If you have never watched his show No Reservations, you must do so immediately. Tony visits cities and regions the world over. Part food t.v., part travel diary and part autobiography, the show offers its viewers divine images of local markets or seedy back alley restaurants or off-the-beaten-path bars. Recent episodes on Brittany, France and the Italian island of Sardinia were especially tasty.
While the images in Tony's show are consistently visually innovative, his words, his insights are what keep me tuning in. Often snarky, regularly acerbic, Tony observes the cultures around him with truth and humor.
All of this Tony praise is geared at introducing his latest book: Medium Raw: A Bloody Valentine to the World of Food and the People Who Cook. Like his first book nearly ten years ago, Kitchen Confidential, Bourdain exposes the restaurant world from the point of view of a seasoned chef.

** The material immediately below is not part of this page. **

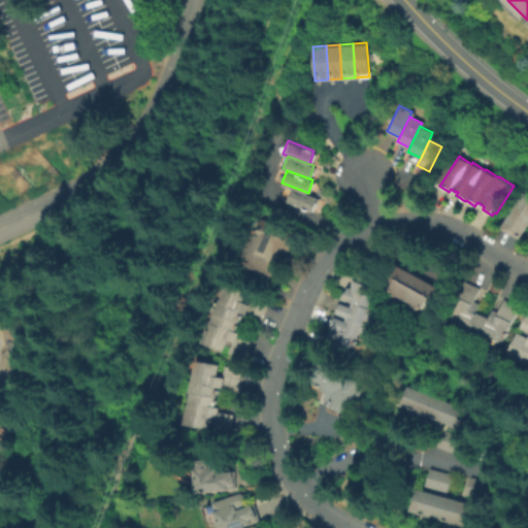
[(290,186),(285,199),(311,209),(316,196),(308,193),(290,186)]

In this new book, he describes food "heroes" and "villains." Heroes include genius NYC chefs like Eric Ripert and David Chang. I completely concur with his categorization of Sandra Lee as a food villain. Lee grates on my nerves, like a microplane to a garlic clove, with her contrived and forced recipes---I once watched her make a Kwanzaa cake that looked like (and no doubt tasted like) a play dough creation with wild unappetizing colors. Her fussy "tablescapes" with their silk flowers and matchy placesettings are the antithesis of refined or elegant dining. But, back to the book....
If Medium Raw proves to be like his other works, I have no doubt that I'll be laughing at Bourdain's spicy language and soaking in his acidic commentary.
As soon as I can get my hands on a copy of the new book which releases tomorrow, I'll be back with a review.